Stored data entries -
====

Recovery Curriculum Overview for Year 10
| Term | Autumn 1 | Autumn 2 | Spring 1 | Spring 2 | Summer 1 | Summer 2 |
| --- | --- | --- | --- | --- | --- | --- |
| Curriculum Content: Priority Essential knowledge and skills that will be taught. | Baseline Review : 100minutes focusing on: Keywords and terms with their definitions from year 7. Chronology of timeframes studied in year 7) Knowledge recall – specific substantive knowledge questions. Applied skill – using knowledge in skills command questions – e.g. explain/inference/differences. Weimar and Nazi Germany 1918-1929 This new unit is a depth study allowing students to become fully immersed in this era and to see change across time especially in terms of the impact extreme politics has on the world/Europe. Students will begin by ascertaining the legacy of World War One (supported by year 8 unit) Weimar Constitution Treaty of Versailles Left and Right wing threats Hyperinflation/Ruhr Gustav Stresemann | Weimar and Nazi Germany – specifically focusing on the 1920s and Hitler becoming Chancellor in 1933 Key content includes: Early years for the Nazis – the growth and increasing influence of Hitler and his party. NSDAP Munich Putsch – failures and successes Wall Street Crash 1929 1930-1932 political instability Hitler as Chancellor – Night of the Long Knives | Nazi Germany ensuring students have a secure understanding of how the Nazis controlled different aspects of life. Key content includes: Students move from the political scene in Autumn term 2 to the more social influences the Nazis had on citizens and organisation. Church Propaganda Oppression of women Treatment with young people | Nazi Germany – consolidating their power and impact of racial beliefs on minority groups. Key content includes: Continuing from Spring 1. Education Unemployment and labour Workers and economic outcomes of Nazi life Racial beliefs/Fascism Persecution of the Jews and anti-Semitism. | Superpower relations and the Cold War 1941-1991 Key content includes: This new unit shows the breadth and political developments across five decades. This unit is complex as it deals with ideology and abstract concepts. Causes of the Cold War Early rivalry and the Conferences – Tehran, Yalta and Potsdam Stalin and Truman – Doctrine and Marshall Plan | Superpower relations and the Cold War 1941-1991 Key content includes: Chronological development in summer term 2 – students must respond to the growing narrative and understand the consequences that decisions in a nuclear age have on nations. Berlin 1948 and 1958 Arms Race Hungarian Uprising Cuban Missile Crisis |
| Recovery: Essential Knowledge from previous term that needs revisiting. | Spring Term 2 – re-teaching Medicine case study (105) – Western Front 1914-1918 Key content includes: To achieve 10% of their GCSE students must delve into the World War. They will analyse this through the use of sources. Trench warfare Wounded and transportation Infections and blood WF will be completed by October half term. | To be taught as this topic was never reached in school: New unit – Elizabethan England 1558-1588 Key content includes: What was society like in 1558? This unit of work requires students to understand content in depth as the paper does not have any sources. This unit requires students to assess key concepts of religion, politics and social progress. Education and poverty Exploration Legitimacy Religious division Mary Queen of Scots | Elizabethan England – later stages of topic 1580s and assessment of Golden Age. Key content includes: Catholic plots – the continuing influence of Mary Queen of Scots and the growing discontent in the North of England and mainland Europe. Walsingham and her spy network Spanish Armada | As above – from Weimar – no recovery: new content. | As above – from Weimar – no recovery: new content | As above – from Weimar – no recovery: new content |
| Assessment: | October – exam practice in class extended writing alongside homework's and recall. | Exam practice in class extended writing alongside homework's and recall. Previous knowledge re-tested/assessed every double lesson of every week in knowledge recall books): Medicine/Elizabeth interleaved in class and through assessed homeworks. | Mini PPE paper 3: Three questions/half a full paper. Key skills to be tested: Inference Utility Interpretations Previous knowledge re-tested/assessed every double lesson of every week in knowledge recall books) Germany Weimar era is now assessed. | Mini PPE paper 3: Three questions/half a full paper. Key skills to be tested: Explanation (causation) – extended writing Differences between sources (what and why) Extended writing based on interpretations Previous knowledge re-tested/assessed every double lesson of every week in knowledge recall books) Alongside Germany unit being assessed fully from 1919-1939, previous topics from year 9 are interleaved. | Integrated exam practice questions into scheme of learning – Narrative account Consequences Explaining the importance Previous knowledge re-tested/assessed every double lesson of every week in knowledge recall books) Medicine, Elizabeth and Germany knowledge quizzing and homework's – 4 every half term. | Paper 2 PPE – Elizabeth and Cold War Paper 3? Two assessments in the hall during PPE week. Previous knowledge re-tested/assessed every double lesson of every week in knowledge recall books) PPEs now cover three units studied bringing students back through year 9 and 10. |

====

Task to carry out - Restate each record above exactly, leaving nothing out.

Your response -
Recovery Curriculum Overview for Year 10
| Term | Autumn 1 | Autumn 2 | Spring 1 | Spring 2 | Summer 1 | Summer 2 |
| --- | --- | --- | --- | --- | --- | --- |
| Curriculum Content: Priority Essential knowledge and skills that will be taught. | Baseline Review : 100minutes focusing on: Keywords and terms with their definitions from year 7. Chronology of timeframes studied in year 7) Knowledge recall – specific substantive knowledge questions. Applied skill – using knowledge in skills command questions – e.g. explain/inference/differences. Weimar and Nazi Germany 1918-1929 This new unit is a depth study allowing students to become fully immersed in this era and to see change across time especially in terms of the impact extreme politics has on the world/Europe. Students will begin by ascertaining the legacy of World War One (supported by year 8 unit) Weimar Constitution Treaty of Versailles Left and Right wing threats Hyperinflation/Ruhr Gustav Stresemann | Weimar and Nazi Germany – specifically focusing on the 1920s and Hitler becoming Chancellor in 1933 Key content includes: Early years for the Nazis – the growth and increasing influence of Hitler and his party. NSDAP Munich Putsch – failures and successes Wall Street Crash 1929 1930-1932 political instability Hitler as Chancellor – Night of the Long Knives | Nazi Germany ensuring students have a secure understanding of how the Nazis controlled different aspects of life. Key content includes: Students move from the political scene in Autumn term 2 to the more social influences the Nazis had on citizens and organisation. Church Propaganda Oppression of women Treatment with young people | Nazi Germany – consolidating their power and impact of racial beliefs on minority groups. Key content includes: Continuing from Spring 1. Education Unemployment and labour Workers and economic outcomes of Nazi life Racial beliefs/Fascism Persecution of the Jews and anti-Semitism. | Superpower relations and the Cold War 1941-1991 Key content includes: This new unit shows the breadth and political developments across five decades. This unit is complex as it deals with ideology and abstract concepts. Causes of the Cold War Early rivalry and the Conferences – Tehran, Yalta and Potsdam Stalin and Truman – Doctrine and Marshall Plan | Superpower relations and the Cold War 1941-1991 Key content includes: Chronological development in summer term 2 – students must respond to the growing narrative and understand the consequences that decisions in a nuclear age have on nations. Berlin 1948 and 1958 Arms Race Hungarian Uprising Cuban Missile Crisis |
| Recovery: Essential Knowledge from previous term that needs revisiting. | Spring Term 2 – re-teaching Medicine case study (105) – Western Front 1914-1918 Key content includes: To achieve 10% of their GCSE students must delve into the World War. They will analyse this through the use of sources. Trench warfare Wounded and transportation Infections and blood WF will be completed by October half term. | To be taught as this topic was never reached in school: New unit – Elizabethan England 1558-1588 Key content includes: What was society like in 1558? This unit of work requires students to understand content in depth as the paper does not have any sources. This unit requires students to assess key concepts of religion, politics and social progress. Education and poverty Exploration Legitimacy Religious division Mary Queen of Scots | Elizabethan England – later stages of topic 1580s and assessment of Golden Age. Key content includes: Catholic plots – the continuing influence of Mary Queen of Scots and the growing discontent in the North of England and mainland Europe. Walsingham and her spy network Spanish Armada | As above – from Weimar – no recovery: new content. | As above – from Weimar – no recovery: new content | As above – from Weimar – no recovery: new content |
| Assessment: | October – exam practice in class extended writing alongside homework's and recall. | Exam practice in class extended writing alongside homework's and recall. Previous knowledge re-tested/assessed every double lesson of every week in knowledge recall books): Medicine/Elizabeth interleaved in class and through assessed homeworks. | Mini PPE paper 3: Three questions/half a full paper. Key skills to be tested: Inference Utility Interpretations Previous knowledge re-tested/assessed every double lesson of every week in knowledge recall books) Germany Weimar era is now assessed. | Mini PPE paper 3: Three questions/half a full paper. Key skills to be tested: Explanation (causation) – extended writing Differences between sources (what and why) Extended writing based on interpretations Previous knowledge re-tested/assessed every double lesson of every week in knowledge recall books) Alongside Germany unit being assessed fully from 1919-1939, previous topics from year 9 are interleaved. | Integrated exam practice questions into scheme of learning – Narrative account Consequences Explaining the importance Previous knowledge re-tested/assessed every double lesson of every week in knowledge recall books) Medicine, Elizabeth and Germany knowledge quizzing and homework's – 4 every half term. | Paper 2 PPE – Elizabeth and Cold War Paper 3? Two assessments in the hall during PPE week. Previous knowledge re-tested/assessed every double lesson of every week in knowledge recall books) PPEs now cover three units studied bringing students back through year 9 and 10. |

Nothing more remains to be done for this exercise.